─── Trecho da página ───

Mas o escritor, para quem a escrita equivale a respirar, sabe bem que morte e vida são mais próximas do que parece. “O fato é que preciso escrever. De qualquer jeito, mas escrever. Rascunhos. Assim como a vida é um amontoado de rascunhos. Nunca se vive exatamente como se quer ou se planeja, tem sempre algo escapando das expectativas. Que o rascunho se torne obra. Que eu corra o risco. Tanto quanto a vida do meu irmão. E a minha. Será o retrato da nossa dor, cujas ferroadas não se pode antecipar nem evitar”.
É dissuadido pelos irmãos a trazer sua condição a público, algo que ele só faz alguns anos depois. Mas o tema é central neste livro, uma vez que Trevisan revela o processo enfrentado por ele e tantos amigos e conhecidos seus para lidar com a epidemia que surgia e que era cercada pela obscuridade e pelo preconceito.

─── Dados da tarefa ───

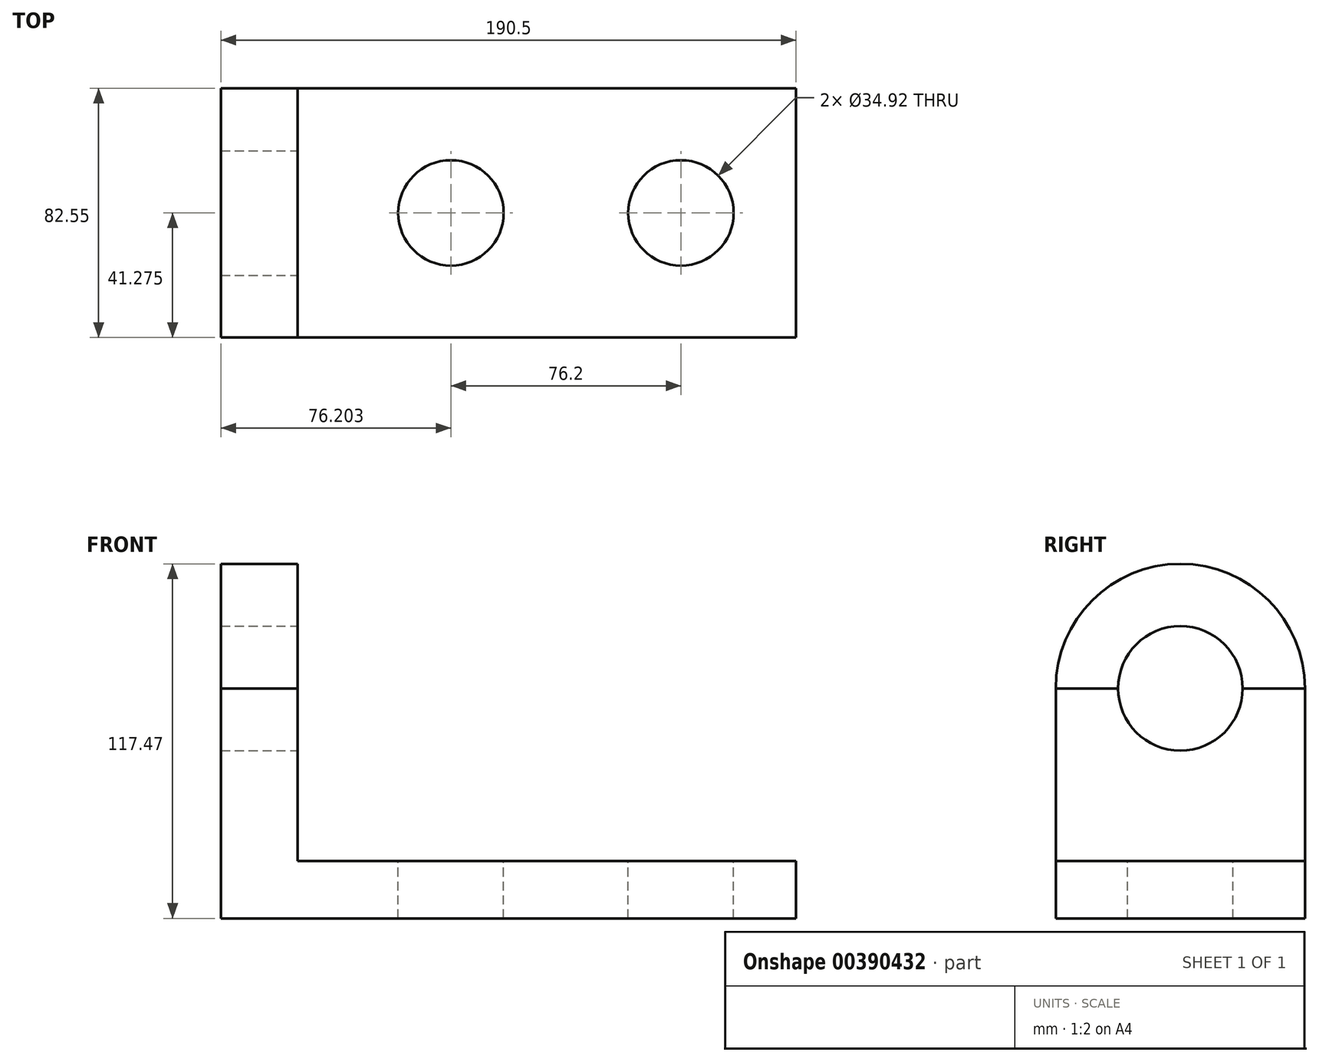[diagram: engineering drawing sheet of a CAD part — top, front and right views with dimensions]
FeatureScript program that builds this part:
annotation { "Feature Type Name" : "Feature", "Feature Type Description" : "" }
export const myFeature = defineFeature(function(context is Context, id is Id, definition is map)
    precondition{}
    {
        {
            var Q0;
            Q0=qCreatedBy(makeId("Top.planeOp"),FACE);
            var sketch = newSketch(context, id + "F0", { "sketchPlane" : qUnion([Q0])});
            skLineSegment(sketch, "E0", {"start": v(-43.38, 45.06) * mm, "end": v(-43.38, -37.5) * mm});
            skLineSegment(sketch, "E1", {"start": v(-43.38, -37.5) * mm, "end": v(147.12, -37.5) * mm});
            skLineSegment(sketch, "E2", {"start": v(147.12, -37.5) * mm, "end": v(147.12, 45.06) * mm});
            skLineSegment(sketch, "E3", {"start": v(147.12, 45.06) * mm, "end": v(-43.38, 45.06) * mm});
            skSolve(sketch);
        }
        {
            var Q0;
            Q0=makeQuery(id+"F0.imprint","IMPRINT",FACE,{"disambiguationData":[TD([[makeQuery(id+"F0.imprint","IMPRINT",EDGE,{"derivedFrom":sQuery(id+"F0.wireOp",EDGE,"E0")}),1.0]])]});
            extrude(context, id + "F1", {"entities" : qUnion([Q0]), "depth" : 19.05 * mm});
        }
        {
            var Q0;
            Q0=makeQuery(id+"F1.opExtrude","CAP_FACE",FACE,{"disambiguationData":[OSD([sQuery(id+"F0.wireOp",EDGE,"E0"),sQuery(id+"F0.wireOp",EDGE,"E1"),sQuery(id+"F0.wireOp",EDGE,"E2"),sQuery(id+"F0.wireOp",EDGE,"E3")])],"isStart":false});
            var sketch = newSketch(context, id + "F2", { "sketchPlane" : qUnion([Q0])});
            skLineSegment(sketch, "E4", {"start": v(-43.38, 45.06) * mm, "end": v(-17.98, 45.06) * mm});
            skLineSegment(sketch, "E5", {"start": v(-17.98, 45.06) * mm, "end": v(-17.98, -37.5) * mm});
            skLineSegment(sketch, "E6", {"start": v(-17.98, -37.5) * mm, "end": v(-43.38, -37.5) * mm});
            skLineSegment(sketch, "E7", {"start": v(-43.38, -37.5) * mm, "end": v(-43.38, 45.06) * mm});
            skSolve(sketch);
        }
        {
            var Q0;
            Q0=makeQuery(id+"F2.imprint","IMPRINT",FACE,{"disambiguationData":[TD([[makeQuery(id+"F2.imprint","IMPRINT",EDGE,{"derivedFrom":sQuery(id+"F2.wireOp",EDGE,"E4")}),1.0]])]});
            extrude(context, id + "F3", {"entities" : qUnion([Q0]), "operationType" : NewBodyOperationType.ADD, "depth" : 57.15 * mm});
        }
        {
            var Q0;
            Q0=makeQuery(id+"F3.opExtrude","SWEPT_FACE",FACE,{"disambiguationData":[OSD([sQuery(id+"F2.wireOp",EDGE,"E5")])]});
            var sketch = newSketch(context, id + "F4", { "sketchPlane" : qUnion([Q0])});
            skCircle(sketch, "E8", {"center": v(3.78, 76.2) * mm, "radius": 41.28 * mm});
            skSolve(sketch);
        }
        {
            var Q0;
            {var subQ1=sQuery(id+"F2.wireOp",EDGE,"E5");var subQ2=makeQuery(id+"F3.opExtrude","CAP_EDGE",EDGE,{"disambiguationData":[OSD([subQ1])],"isStart":false});Q0=makeQuery(id+"F4.imprint","IMPRINT",FACE,{"disambiguationData":[TD([[makeQuery(id+"F4.imprint","IMPRINT",EDGE,{"derivedFrom":subQ2}),-1.0]])]});}
            extrude(context, id + "F5", {"entities" : qUnion([Q0]), "oppositeDirection" : true, "depth" : 25.4 * mm});
        }
        {
            var Q0;
            Q0=makeQuery(id+"F5.opExtrude","CAP_FACE",FACE,{"disambiguationData":[OSD([sQuery(id+"F2.wireOp",EDGE,"E5"),sQuery(id+"F4.wireOp",EDGE,"E8")])],"isStart":true});
            var sketch = newSketch(context, id + "F6", { "sketchPlane" : qUnion([Q0])});
            skCircle(sketch, "E9", {"center": v(3.78, 76.2) * mm, "radius": 20.64 * mm});
            skSolve(sketch);
        }
        {
            var Q0;
            {var subQ0=sQuery(id+"F6.wireOp",EDGE,"E9");var subQ1=makeQuery(id+"F5.opExtrude","CAP_EDGE",EDGE,{"disambiguationData":[OSD([sQuery(id+"F2.wireOp",EDGE,"E5")])],"isStart":true});var subQ2=makeQuery(id+"F6.imprint","INTERSECT",VERTEX,{"disambiguationData":[OD(0.0)],"derivedFrom":[subQ1,subQ0]});Q0=makeQuery(id+"F6.imprint","IMPRINT",FACE,{"disambiguationData":[TD([[makeQuery(id+"F6.imprint","IMPRINT",EDGE,{"disambiguationData":[TD([[subQ2,-1.0]])],"derivedFrom":subQ0}),1.0]])]});}
            extrude(context, id + "F7", {"entities" : qUnion([Q0]), "operationType" : NewBodyOperationType.REMOVE, "oppositeDirection" : true, "depth" : 25.4 * mm});
        }
        {
            var Q0;
            Q0=makeQuery(id+"F3.opExtrude","SWEPT_FACE",FACE,{"disambiguationData":[OSD([sQuery(id+"F2.wireOp",EDGE,"E5")])]});
            var sketch = newSketch(context, id + "F8", { "sketchPlane" : qUnion([Q0])});
            skCircle(sketch, "E10", {"center": v(3.78, 76.2) * mm, "radius": 20.64 * mm});
            skSolve(sketch);
        }
        {
            var Q0;
            {var subQ0=sQuery(id+"F8.wireOp",EDGE,"E10");var subQ1=makeQuery(id+"F3.opExtrude","CAP_EDGE",EDGE,{"disambiguationData":[OSD([sQuery(id+"F2.wireOp",EDGE,"E5")])],"isStart":false});var subQ2=makeQuery(id+"F8.imprint","INTERSECT",VERTEX,{"disambiguationData":[OD(0.0)],"derivedFrom":[subQ1,subQ0]});Q0=makeQuery(id+"F8.imprint","IMPRINT",FACE,{"disambiguationData":[TD([[makeQuery(id+"F8.imprint","IMPRINT",EDGE,{"disambiguationData":[TD([[subQ2,1.0]])],"derivedFrom":subQ0}),1.0]])]});}
            extrude(context, id + "F9", {"entities" : qUnion([Q0]), "operationType" : NewBodyOperationType.REMOVE, "oppositeDirection" : true, "depth" : 25.4 * mm});
        }
        {
            var Q0;
            Q0=makeQuery(id+"F1.opExtrude","CAP_FACE",FACE,{"disambiguationData":[OSD([sQuery(id+"F0.wireOp",EDGE,"E0"),sQuery(id+"F0.wireOp",EDGE,"E1"),sQuery(id+"F0.wireOp",EDGE,"E2"),sQuery(id+"F0.wireOp",EDGE,"E3")])],"isStart":false});
            var sketch = newSketch(context, id + "F10", { "sketchPlane" : qUnion([Q0])});
            skCircle(sketch, "E11", {"center": v(109.02, 3.78) * mm, "radius": 17.46 * mm});
            skSolve(sketch);
        }
        {
            var Q0;
            Q0=makeQuery(id+"F10.imprint","IMPRINT",FACE,{"disambiguationData":[TD([[makeQuery(id+"F10.imprint","IMPRINT",EDGE,{"derivedFrom":sQuery(id+"F10.wireOp",EDGE,"E11")}),1.0]])]});
            extrude(context, id + "F11", {"entities" : qUnion([Q0]), "operationType" : NewBodyOperationType.REMOVE, "oppositeDirection" : true, "depth" : 25.4 * mm});
        }
        {
            var Q0;
            Q0=makeQuery(id+"F1.opExtrude","CAP_FACE",FACE,{"disambiguationData":[OSD([sQuery(id+"F0.wireOp",EDGE,"E0"),sQuery(id+"F0.wireOp",EDGE,"E1"),sQuery(id+"F0.wireOp",EDGE,"E2"),sQuery(id+"F0.wireOp",EDGE,"E3")])],"isStart":false});
            var sketch = newSketch(context, id + "F12", { "sketchPlane" : qUnion([Q0])});
            skCircle(sketch, "E12", {"center": v(32.82, 3.78) * mm, "radius": 17.46 * mm});
            skSolve(sketch);
        }
        {
            var Q0;
            Q0=makeQuery(id+"F12.imprint","IMPRINT",FACE,{"disambiguationData":[TD([[makeQuery(id+"F12.imprint","IMPRINT",EDGE,{"derivedFrom":sQuery(id+"F12.wireOp",EDGE,"E12")}),1.0]])]});
            extrude(context, id + "F13", {"entities" : qUnion([Q0]), "operationType" : NewBodyOperationType.REMOVE, "oppositeDirection" : true, "depth" : 25.4 * mm});
        }
    });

───

• Exercícios propostos:
A. Reescreva de forma mais curta o parágrafo do trecho da página que começa com "Mas o escritor", mantendo as ideias principais.
B. Conte quantas linhas contêm a palavra "oppositeDirection" e responda apenas com o número.
O trecho da página e as linhas são materiais independentes entre si.

• Respostas do exercício:
A. Para o escritor, escrever é como respirar, e ele sabe que morte e vida estão mais próximas do que parece. Ele diz que precisa escrever de qualquer jeito, mesmo em rascunhos, porque a vida também é um amontoado de rascunhos e nunca sai como se quer ou se planeja. Deseja que o rascunho se torne obra e aceita correr o risco, assim como a vida do irmão e a sua. O resultado será o retrato da dor dos dois, que não se pode antecipar nem evitar.

B. 5